A primeira liminar que suspendeu a tramitação foi concedida em função de um mandado de segurança impetrado pelo deputado estadual Emídio de Souza (PT). Na sequência, o Sindicato dos Professores do Ensino Oficial do Estado de São Paulo (Apesoep) ingressou com ação questionando a legalidade das mudanças propostas no texto.

A presidenta da Apeoesp e deputada estadual, Professora Bebel, já convocou professores e outros servidores para impedir uma tentativa de votação na tarde de hoje. “Apesar de a Justiça ter derrubado as liminares, nada muda. Seguiremos na luta contra essa reforma da previdência absurda, que quer tirar ainda mais de nós, servidores públicos. E foi exatamente essa luta que fez com que chegássemos até aqui. Apesar de todas as tentativas de votação no ano passado, nenhuma prosperou. Isso porque teve luta: deputadas da oposição tomaram a mesa da presidência, o funcionalismo lotou as galerias do plenário da Alesp, professores fizeram greve. Agora, intensificaremos ainda mais a mobilização”, afirmou.
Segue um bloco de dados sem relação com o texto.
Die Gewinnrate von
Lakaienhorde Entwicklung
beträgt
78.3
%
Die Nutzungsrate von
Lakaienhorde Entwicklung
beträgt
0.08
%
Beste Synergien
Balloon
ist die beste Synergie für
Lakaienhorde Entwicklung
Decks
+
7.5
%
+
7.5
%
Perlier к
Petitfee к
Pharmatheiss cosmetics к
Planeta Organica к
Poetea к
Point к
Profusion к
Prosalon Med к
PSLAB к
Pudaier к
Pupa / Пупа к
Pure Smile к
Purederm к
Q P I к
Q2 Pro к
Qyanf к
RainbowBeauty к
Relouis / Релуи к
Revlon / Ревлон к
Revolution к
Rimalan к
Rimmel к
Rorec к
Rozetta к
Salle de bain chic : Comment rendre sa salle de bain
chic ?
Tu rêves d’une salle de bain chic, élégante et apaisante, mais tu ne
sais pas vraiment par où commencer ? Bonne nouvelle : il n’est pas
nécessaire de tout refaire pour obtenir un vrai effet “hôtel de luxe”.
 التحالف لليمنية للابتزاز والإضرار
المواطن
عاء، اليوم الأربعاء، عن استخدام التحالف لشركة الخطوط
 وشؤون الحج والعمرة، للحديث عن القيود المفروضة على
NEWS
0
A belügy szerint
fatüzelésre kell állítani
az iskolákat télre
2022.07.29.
As alterações propostas por Doria são consideradas pelos servidores estaduais um projeto mais cruel que o texto aprovado no Congresso Nacional. Para garantir a aprovação, a base do governo na Assembleia Legislativa buscou discutir o projeto a portas fechadas, sem acesso de servidores, da imprensa e até de assessores dos parlamentares. A Polícia Militar barrava o acesso ao local. Após várias tentativas de acelerar o processo de votação, com muitos protestos de servidores e da oposição, a tramitação acabou suspensa por decisão judicial.
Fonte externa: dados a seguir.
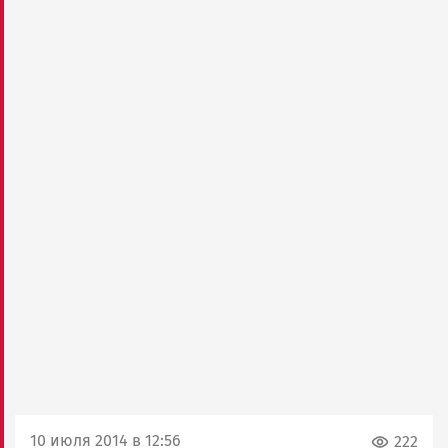
10 июля 2014 в 12:56
222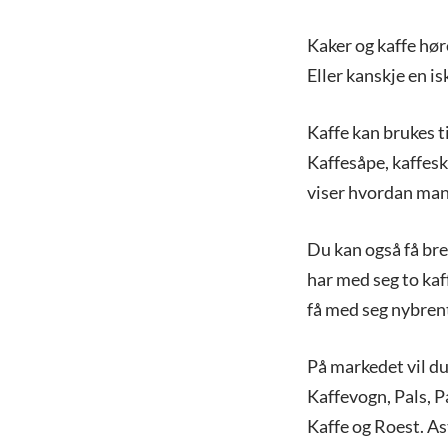
Kaker og kaffe hø
Eller kanskje en is
Kaffe kan brukes ti
Kaffesåpe, kaffes
viser hvordan man 
Du kan også få br
har med seg to ka
få med seg nybrent
På markedet vil du
Kaffevogn, Pals, 
Kaffe og Roest. As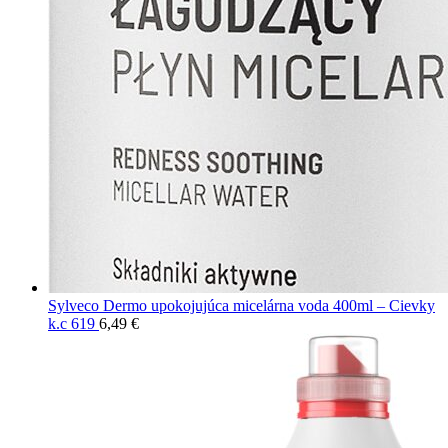
Sylveco Dermo upokojujúca micelárna voda 400ml – Cievky
k.c 619
6,49
€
A PEC 18, que estabelece a reforma da previdência, e o PLC 80, que detalha a proposta, aumentam o tempo de serviço e o valor da contribuição, reduzem os benefícios pagos a aposentados e pensionistas, e praticamente eliminam o adicional pago aos aposentados que continuarem trabalhando. A proposta também altera os salários dos servidores de “vencimentos” para “subsídios”, o que eliminaria qualquer benefício ou adicional que eles tenham direito a receber. Para aprovar a PEC, Doria precisa do apoio de três quintos dos deputados estaduais, ou 57 dos 94 parlamentares.

Ainda de acordo com a proposta, a alíquota de contribuição obrigatória dos servidores ao regime de aposentadorias será elevada de 11% para 14%. Estudos feitos pela assessoria da deputada estadual Professora Bebel (PT), presidenta da Apeoesp, indicam que essa mudança vai levar ao aumento de 27,3% no valor que será retirado dos salários dos servidores. Um trabalhador com salário mensal de R$ 2.585, por exemplo, atualmente contribui com 11% para a SPPrev, ou R$ 284,30. Com a reforma, passará a pagar R$ 361,90 – ou R$ 77,55 a menos no valor do holerite. A regra vale para todos os servidores, independentemente da função.

Na regra atual, são necessários 60 anos para homens e 55 anos para mulheres, com 35 anos e 30 anos de contribuição, respectivamente. Com a reforma de Doria, a idade mínima exigida dos servidores será de 65 anos para homens e de 62 para mulheres, com tempo mínimo de contribuição de 25 anos, sendo 10 no serviço público e 5 no mesmo cargo em que irá se aposentar. Para obter a aposentadoria integral, portanto, seriam necessários 40 anos de trabalho. Doria pretende “economizar” R$ 32 bilhões em 10 anos.

O texto do governo estadual estabelece ainda que, ao se aposentar pela idade mínima, o trabalhador terá acesso ao equivalente a 60% do valor do que era seu salário na ativa. A cada ano a mais trabalhado após a idade mínima, o servidor obtém 2 pontos percentuais, que se acumulam até alcançar os 100%.

As pensões devidas a dependentes de servidores também serão drasticamente reduzidas. Atualmente, cônjuge e filhos menores de 18 anos recebem 100% do salário do servidor falecido, sendo metade desse valor ao primeiro e a outra metade dividida entre os descendentes. Quando estes atingem a maioridade, os proventos passam a ser direcionados integralmente ao cônjuge. Com a reforma de Doria, a pensão seria igual a 50% da aposentadoria do servidor, paga como cota familiar, e até mais cinco cotas de 10% cada, variando conforme o número de dependentes. Mas se o cônjuge não tiver filhos, terá acesso somente a 60% do total dos proventos, sendo 50% dessa cota familiar e mais 10% de sua cota pessoal.